──────── Information supplied ────────

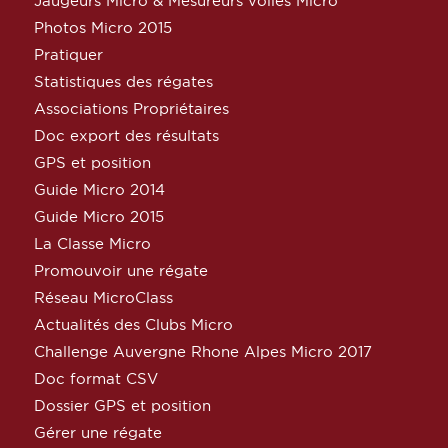
Jaugeurs Micro & Mesureurs voiles Micro
Photos Micro 2015
Pratiquer
Statistiques des régates
Associations Propriétaires
Doc export des résultats
GPS et position
Guide Micro 2014
Guide Micro 2015
La Classe Micro
Promouvoir une régate
Réseau MicroClass
Actualités des Clubs Micro
Challenge Auvergne Rhone Alpes Micro 2017
Doc format CSV
Dossier GPS et position
Gérer une régate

────────

- _Instructions for the task_:
Without the pictures, reproduce every record exactly as it appears above.

- _Answer to the exercise_:
Jaugeurs Micro & Mesureurs voiles Micro
Photos Micro 2015
Pratiquer
Statistiques des régates
Associations Propriétaires
Doc export des résultats
GPS et position
Guide Micro 2014
Guide Micro 2015
La Classe Micro
Promouvoir une régate
Réseau MicroClass
Actualités des Clubs Micro
Challenge Auvergne Rhone Alpes Micro 2017
Doc format CSV
Dossier GPS et position
Gérer une régate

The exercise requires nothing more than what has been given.